Many unreviewed applications are from local retailers making custom vape products and flavors for their customers. They’re stuck in the back of the line. And then there’s the public health aspect of the FDA’s footdragging.

“Remarkably, it has also authorized a total of only 16 Modified Risk Tobacco Products (MRTPs) for only four unique products and their accessories,” the senators added.

Their point, one shared by many public health professionals, is that e-cigarettes and vaping provide a lower-risk alternative to traditional cigarette use. Getting smokers to become vapers may not be ideal. Still, it’s a far better outcome for America’s healthcare system than if they continue their tobacco use.

For local vape shop owners in these registry states, however, the debate isn’t about public health policy; it’s about economic survival. Smoke shop owners in Louisiana had to slash inventory under the registry law and with it, revenue.

“Our walls are empty,” Shreveport smoke shop owner Omar Dawud, told the New Orleans Times-Picayune.  “It’s really affecting me, to the point, right now, I’m thinking of actually moving out of this state.”

Lawmakers say the registries are needed to fight teen vape use.

That’s not the case, responds Gregory Conley with the American Vapor Manufacturers.

“Youth vaping rates are actually declining,” he said. “Rather than crippling small businesses and fueling illicit markets, states should enforce existing laws that prohibit selling nicotine products to anyone under 21.”

A Centers for Disease Control and Prevention study found that of the estimated 6.21 million U.S. middle and high school students who used tobacco last year, only 7.7 percent were e-cigarette users. It was 20 percent in 2019. Going back further, 8.65 percent of middle and high school reported using e-cigarettes in 2014.

Studies also bolster the argument that access to vapes can help reduce smoking rates. A recent study in the New England Journal of Medicine found that e-cigarettes combined with counseling could help more people stay away from cigarette smoking. The U.S. government’s Population Assessment of Tobacco and Health reported similar results.

Conley said that state politicians don’t realize what they’re doing.

“They see big American businesses and perhaps a local convenience store chain or two complaining about foreign competition and want to help them. And despite the fact that the major tobacco companies manufacture their vaping products in China, the anti-China angle plays very well with some elected officials,” he said.

Taxpayers could end up with the tab for expensive enforcement actions at the local store level that yield few positive results.

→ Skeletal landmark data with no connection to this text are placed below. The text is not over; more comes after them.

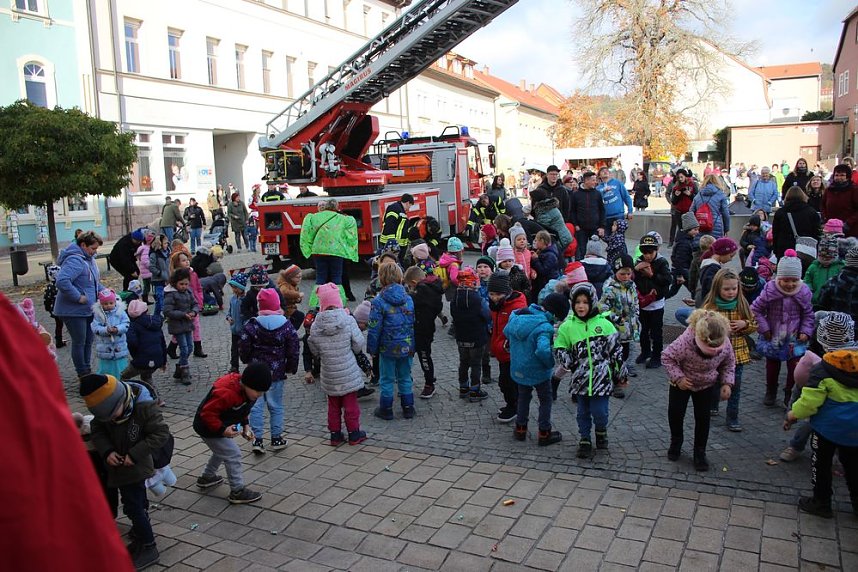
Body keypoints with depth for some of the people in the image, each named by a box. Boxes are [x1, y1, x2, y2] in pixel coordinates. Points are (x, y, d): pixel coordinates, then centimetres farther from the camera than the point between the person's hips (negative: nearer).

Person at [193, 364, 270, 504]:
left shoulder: (245, 390, -8)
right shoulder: (226, 393, -37)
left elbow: (242, 410, 10)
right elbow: (207, 413, -32)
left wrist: (245, 425, -2)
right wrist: (222, 429, -34)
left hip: (220, 426, 10)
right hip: (209, 428, -10)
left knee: (222, 451, 28)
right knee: (233, 455, -9)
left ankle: (207, 477, 50)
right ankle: (238, 491, 1)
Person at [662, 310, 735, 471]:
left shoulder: (725, 345, -25)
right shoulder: (685, 342, -38)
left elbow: (729, 364, -3)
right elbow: (667, 357, -22)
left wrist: (727, 383, -15)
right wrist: (678, 377, -30)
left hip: (707, 386, 2)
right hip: (682, 383, -2)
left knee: (703, 418, 6)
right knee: (675, 414, 6)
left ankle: (700, 453, 23)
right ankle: (676, 442, 34)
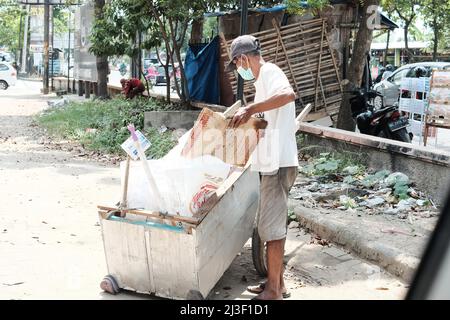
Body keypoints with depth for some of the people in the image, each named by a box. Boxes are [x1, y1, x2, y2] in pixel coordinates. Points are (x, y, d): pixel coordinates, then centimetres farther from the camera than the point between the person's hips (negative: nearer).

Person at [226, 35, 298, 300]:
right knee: (273, 225, 15)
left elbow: (288, 94, -34)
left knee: (271, 227, -5)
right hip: (273, 163, 11)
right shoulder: (265, 78, 21)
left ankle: (273, 291, 3)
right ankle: (277, 284, 24)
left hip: (278, 164, -11)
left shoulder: (270, 72, -11)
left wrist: (250, 109, -36)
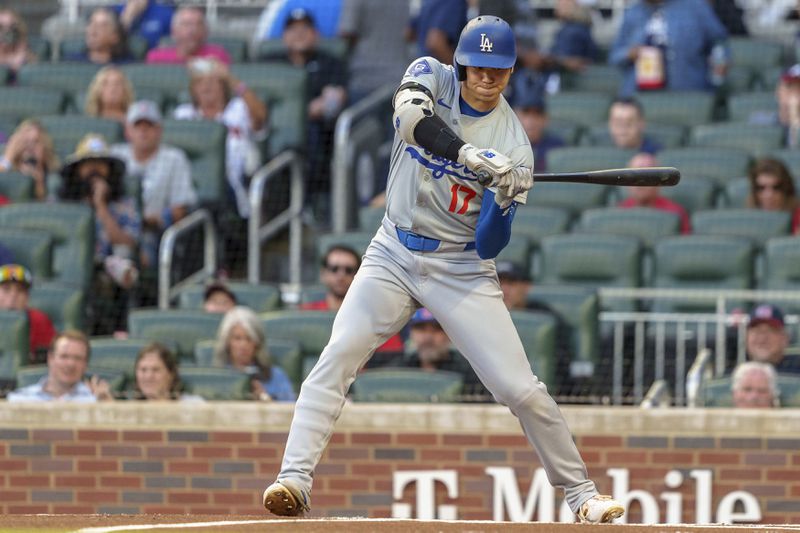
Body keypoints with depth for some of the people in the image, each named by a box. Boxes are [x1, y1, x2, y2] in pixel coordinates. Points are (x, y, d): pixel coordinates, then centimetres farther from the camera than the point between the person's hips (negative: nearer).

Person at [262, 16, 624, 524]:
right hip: (394, 255, 1)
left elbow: (489, 246, -12)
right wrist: (472, 156, -43)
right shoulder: (431, 77, -5)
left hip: (462, 269, -1)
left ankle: (581, 492, 9)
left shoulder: (513, 144, -9)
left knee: (521, 389, -7)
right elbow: (411, 116, -31)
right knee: (337, 357, -18)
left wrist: (504, 201, -32)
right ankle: (295, 480, -21)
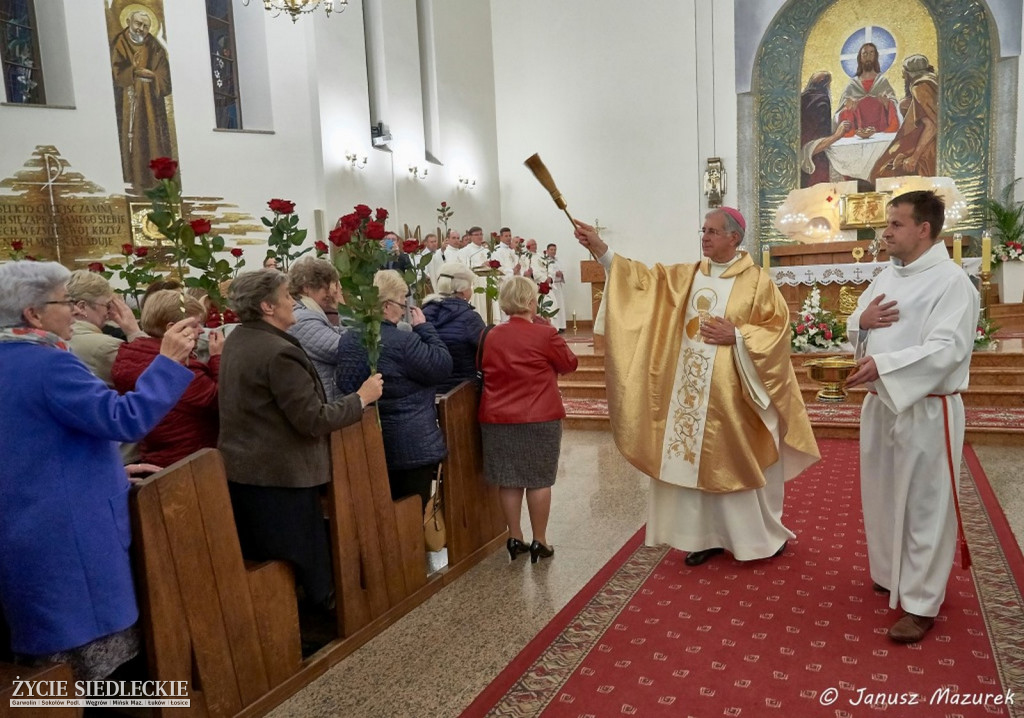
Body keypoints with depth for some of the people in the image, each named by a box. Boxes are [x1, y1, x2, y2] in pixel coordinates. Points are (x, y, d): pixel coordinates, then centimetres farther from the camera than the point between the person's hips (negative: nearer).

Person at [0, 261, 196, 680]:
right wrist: (169, 360, -20)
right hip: (67, 536, -10)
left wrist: (110, 468, 20)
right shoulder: (47, 363, -20)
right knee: (94, 673, 1)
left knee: (50, 669, 20)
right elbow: (125, 419, -25)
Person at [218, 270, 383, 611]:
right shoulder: (279, 353, -23)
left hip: (239, 469, 10)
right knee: (307, 563, 5)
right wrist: (361, 397, -11)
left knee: (256, 564, 21)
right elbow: (313, 420, -23)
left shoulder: (235, 340, 6)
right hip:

“Given the sheer number of unauthorized products on the market, effective enforcement for this type of program is likely to be extremely expensive,” said Dr. Abigail Friedman at Yale School of Public Health. “Moreover, current state registries allow products that the FDA has not yet finished reviewing as well as those whose applications the FDA has denied if a court stayed that order in response to legal action.

“All in all, state e-cigarette registries strike me as requiring a lot of regulatory effort and funding for relatively little reward,” Friedman said.